L05 Japan 458 Fourth-Level Modern Japanese I
Mastery of more sophisticated skills in spoken and written Japanese. Newspaper articles, editorials, essays, short stories, etc., are selected for readings and discussions in accordance with the interests and needs of participating students. Prerequisite: grade of B- or better in Japan 413 or placement by examination.
L05 Japan 459 Fourth-Level Modern Japanese II
Continuation of Japan 458. Mastery of more sophisticated skills in both spoken and written Japanese. Newspaper articles, editorials, essays, short stories, etc., are selected for readings and discussions in accordance with the interests and needs of participating students. Required of all students desiring subsequent tutorial assistance from the Department. Prerequisite: grade of B- or better in Japan 458, or placement by examination.
L05 Japan 460 Premodern Japanese I
Readings in classical literary texts using materials from standard modern annotated editions. Kambun introduced in second semester. Prerequisite: Japan 412-413 or concurrent registration.
L05 Japan 461 Premodern Japanese II
A continuation of Japan 460. Readings in classical literary texts using materials from standard modern annotated editions as well as the introduction of skills necessary for reading original texts, including kambun and hentaigana. Prerequisites: Japan 413 or concurrent registration; Japan 460 or equivalent.
L05 Japan 464 Japanese Textual Analysis
This course introduces the advanced student of Japanese to a variety of prose narratives in the modern language. Readings, which include literary texts and topical essays on aspects of Japanese society and culture, reflect the needs and interests of the enrolled students. Focus is on close reading and syntactic analysis of the selected texts. Regular translation exercises gauge the mastery of grammar, syntax and idiomatic usages. All readings are in Japanese, with class discussion conducted predominantly in English. A final translation project, chosen by the student in consultation with the instructor, is required. Prerequisite: Japan 458 or instructor's permission.

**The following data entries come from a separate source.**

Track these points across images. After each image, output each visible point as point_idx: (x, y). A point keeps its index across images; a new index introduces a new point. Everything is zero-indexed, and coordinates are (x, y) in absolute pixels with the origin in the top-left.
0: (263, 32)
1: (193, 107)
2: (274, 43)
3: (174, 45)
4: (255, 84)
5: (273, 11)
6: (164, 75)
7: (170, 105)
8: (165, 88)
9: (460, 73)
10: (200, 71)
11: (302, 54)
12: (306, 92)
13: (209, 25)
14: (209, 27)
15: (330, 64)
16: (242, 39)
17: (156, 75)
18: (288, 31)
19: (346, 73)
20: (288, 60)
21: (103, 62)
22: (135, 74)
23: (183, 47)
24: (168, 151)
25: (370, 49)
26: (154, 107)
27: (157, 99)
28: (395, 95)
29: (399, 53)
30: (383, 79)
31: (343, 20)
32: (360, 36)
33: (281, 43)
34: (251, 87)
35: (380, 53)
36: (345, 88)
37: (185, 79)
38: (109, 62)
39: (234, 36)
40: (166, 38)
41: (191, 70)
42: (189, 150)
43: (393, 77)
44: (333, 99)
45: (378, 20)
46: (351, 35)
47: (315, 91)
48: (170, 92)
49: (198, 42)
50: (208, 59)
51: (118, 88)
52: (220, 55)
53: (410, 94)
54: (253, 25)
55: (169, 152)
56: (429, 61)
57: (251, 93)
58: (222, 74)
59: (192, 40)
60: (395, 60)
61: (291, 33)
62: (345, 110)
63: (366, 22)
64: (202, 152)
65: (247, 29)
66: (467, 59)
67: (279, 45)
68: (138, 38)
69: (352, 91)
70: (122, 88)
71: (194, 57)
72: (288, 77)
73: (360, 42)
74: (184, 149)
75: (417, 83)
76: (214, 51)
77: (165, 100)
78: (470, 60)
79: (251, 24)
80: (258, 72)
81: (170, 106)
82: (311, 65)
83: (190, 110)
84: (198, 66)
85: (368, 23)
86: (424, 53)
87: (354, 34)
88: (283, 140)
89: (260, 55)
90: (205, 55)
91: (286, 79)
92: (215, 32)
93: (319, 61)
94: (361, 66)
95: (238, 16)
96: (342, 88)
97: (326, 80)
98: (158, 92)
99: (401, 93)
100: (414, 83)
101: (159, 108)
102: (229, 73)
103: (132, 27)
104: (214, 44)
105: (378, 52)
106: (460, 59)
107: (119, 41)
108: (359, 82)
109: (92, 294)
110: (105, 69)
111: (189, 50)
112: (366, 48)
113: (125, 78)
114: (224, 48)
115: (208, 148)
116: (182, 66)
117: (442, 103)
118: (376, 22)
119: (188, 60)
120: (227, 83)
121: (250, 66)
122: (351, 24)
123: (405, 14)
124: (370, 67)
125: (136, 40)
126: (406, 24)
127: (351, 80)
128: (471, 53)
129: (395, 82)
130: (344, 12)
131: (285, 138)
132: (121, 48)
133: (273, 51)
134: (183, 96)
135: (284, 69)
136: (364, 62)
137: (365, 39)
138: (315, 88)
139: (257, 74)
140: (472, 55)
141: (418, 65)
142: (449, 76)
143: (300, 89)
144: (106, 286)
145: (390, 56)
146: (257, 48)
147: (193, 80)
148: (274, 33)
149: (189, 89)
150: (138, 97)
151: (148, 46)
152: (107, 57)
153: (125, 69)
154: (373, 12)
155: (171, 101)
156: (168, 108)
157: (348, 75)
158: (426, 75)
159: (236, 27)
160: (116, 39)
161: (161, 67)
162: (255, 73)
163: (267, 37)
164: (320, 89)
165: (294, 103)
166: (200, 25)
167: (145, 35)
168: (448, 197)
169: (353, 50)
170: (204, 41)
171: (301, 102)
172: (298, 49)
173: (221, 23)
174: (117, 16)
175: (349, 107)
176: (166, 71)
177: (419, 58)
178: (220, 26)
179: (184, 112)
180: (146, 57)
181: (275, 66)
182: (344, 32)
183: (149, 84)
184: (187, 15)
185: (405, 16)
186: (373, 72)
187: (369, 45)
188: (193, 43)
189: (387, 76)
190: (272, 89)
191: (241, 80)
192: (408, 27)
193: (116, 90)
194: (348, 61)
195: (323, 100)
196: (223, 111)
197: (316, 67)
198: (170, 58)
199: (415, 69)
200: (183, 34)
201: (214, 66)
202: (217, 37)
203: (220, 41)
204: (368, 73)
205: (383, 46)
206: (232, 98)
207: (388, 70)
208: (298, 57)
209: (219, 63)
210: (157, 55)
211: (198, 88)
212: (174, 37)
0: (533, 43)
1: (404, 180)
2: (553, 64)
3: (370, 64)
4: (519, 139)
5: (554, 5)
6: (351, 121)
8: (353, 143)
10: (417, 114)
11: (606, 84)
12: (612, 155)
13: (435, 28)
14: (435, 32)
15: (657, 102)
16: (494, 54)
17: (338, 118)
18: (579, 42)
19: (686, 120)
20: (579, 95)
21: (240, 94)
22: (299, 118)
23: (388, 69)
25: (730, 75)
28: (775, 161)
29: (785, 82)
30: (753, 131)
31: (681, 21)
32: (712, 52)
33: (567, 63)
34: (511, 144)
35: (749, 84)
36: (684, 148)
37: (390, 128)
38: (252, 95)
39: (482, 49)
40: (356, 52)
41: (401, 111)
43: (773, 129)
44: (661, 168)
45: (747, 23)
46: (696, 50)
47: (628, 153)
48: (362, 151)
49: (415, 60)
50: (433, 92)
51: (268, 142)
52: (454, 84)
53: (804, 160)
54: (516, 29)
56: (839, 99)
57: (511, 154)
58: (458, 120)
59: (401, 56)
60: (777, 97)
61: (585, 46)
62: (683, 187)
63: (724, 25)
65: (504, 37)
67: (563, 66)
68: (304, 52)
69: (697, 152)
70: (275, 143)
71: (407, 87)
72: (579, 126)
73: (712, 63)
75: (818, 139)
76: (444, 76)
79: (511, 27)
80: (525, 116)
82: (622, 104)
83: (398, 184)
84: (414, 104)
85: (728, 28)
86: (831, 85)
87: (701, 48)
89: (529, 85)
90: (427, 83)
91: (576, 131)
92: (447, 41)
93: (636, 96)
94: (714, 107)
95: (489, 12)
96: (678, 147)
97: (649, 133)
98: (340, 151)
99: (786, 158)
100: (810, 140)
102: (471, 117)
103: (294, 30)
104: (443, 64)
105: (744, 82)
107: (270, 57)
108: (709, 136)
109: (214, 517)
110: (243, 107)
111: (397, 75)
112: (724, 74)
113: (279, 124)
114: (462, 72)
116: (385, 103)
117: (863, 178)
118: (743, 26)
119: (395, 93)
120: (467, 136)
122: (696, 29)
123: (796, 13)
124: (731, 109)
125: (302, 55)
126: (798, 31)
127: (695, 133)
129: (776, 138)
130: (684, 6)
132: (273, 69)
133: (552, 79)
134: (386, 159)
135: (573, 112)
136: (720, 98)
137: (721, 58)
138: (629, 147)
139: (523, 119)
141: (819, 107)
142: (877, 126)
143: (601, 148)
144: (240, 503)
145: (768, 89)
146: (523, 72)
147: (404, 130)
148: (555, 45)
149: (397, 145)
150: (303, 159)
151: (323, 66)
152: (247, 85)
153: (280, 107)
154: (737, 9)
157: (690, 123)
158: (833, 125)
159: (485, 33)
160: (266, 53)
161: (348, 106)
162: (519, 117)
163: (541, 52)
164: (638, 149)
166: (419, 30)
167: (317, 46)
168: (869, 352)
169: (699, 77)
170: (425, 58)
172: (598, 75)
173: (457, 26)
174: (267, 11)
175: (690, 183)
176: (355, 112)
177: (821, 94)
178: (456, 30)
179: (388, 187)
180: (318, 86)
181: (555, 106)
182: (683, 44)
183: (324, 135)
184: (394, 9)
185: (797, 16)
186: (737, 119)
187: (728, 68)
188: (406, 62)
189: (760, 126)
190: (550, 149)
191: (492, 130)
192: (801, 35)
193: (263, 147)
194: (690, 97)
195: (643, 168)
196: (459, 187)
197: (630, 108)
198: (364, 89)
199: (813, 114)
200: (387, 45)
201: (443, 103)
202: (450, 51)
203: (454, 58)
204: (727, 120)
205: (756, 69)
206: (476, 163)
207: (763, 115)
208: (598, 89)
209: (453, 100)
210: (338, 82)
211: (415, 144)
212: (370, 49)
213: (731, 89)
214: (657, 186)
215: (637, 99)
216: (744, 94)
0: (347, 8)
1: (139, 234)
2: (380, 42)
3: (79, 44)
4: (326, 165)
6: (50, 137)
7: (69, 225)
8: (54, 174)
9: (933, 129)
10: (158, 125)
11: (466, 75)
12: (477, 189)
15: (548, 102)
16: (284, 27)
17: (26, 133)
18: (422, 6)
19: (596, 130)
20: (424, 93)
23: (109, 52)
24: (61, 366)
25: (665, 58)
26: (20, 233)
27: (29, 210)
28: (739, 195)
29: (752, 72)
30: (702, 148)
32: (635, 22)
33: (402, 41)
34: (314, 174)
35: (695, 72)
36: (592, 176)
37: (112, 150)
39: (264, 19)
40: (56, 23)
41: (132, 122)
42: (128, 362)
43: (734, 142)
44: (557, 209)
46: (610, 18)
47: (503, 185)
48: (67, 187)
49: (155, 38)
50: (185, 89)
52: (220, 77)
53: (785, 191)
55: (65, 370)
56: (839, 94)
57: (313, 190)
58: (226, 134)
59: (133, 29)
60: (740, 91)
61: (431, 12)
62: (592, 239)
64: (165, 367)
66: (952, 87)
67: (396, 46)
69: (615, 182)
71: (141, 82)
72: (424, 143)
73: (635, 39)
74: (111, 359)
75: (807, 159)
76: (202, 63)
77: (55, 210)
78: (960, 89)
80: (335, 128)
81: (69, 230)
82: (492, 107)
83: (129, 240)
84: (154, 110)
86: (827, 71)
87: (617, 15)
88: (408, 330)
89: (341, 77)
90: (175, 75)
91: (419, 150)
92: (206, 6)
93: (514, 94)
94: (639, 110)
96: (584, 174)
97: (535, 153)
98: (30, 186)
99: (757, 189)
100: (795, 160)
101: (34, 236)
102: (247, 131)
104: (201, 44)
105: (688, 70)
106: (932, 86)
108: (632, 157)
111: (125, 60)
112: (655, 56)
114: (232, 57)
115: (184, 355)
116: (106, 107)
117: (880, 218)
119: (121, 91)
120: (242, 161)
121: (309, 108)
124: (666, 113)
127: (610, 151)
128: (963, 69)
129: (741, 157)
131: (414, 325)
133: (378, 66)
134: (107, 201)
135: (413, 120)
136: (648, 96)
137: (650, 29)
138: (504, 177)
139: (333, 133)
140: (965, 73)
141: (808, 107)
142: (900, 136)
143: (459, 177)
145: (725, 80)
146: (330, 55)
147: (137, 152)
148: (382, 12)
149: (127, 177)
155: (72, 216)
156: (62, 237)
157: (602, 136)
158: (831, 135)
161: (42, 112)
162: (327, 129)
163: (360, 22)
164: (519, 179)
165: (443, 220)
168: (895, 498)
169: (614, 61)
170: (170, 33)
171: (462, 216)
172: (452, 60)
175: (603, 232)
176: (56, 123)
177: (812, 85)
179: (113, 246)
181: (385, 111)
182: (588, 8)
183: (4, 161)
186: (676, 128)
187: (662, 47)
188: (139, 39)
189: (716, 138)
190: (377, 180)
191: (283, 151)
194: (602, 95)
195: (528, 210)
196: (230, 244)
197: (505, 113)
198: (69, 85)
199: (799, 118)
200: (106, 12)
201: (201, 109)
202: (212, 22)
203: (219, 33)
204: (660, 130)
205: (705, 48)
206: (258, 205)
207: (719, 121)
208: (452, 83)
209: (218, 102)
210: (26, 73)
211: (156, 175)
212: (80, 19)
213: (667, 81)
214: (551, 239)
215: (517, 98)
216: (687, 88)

L05 Japan 471 Topics in Japanese Culture
A topics course on Japanese culture; topics vary by semester.
Same as L03 East Asia 471
L05 Japan 486 Independent Work for Senior Honors
This course is taken in the fall semester. Prerequisites: senior standing, eligibility for honors, and permission of the department.
Credit 3 units.
L05 Japan 487 Independent Work for Senior Honors
This course is taken in the spring semester. Prerequisites: senior standing, eligibility for honors, and permission of the department.
Credit 3 units.
L05 Japan 491 Topics in Japanese Literature & History
A topics course on Japanese literature and history; topics vary by semester. Prerequisite: permission of instructor.
L05 Japan 4911 Modern Japan and the Invention of Tradition
A discourse of "uniqueness" has been a prominent feature of Japanese culture in the 20th century, both before and after the Pacific War. This course explores the domain of nativist expression in modern Japan. While focusing on literary texts by writers such as Kawabata and Tanizaki, we also consider a range of artistic, cinematic, and cultural production. Considerable attention is paid to "Nihonjinron," an important — and best-selling — genre of "Japanese uniqueness" writing. Our goal is to make sense of the complex intersection of traditionalism and modernism in 20th-century Japan, and to consider the larger question of modern nationhood and the construction of national identity.
Same as L03 East Asia 4911
L05 Japan 499 Guided Readings in Japanese
Prerequisites: senior standing and permission of the instructor and the department chair. Course usually taken after successful completion of Japan 459. May be repeated once.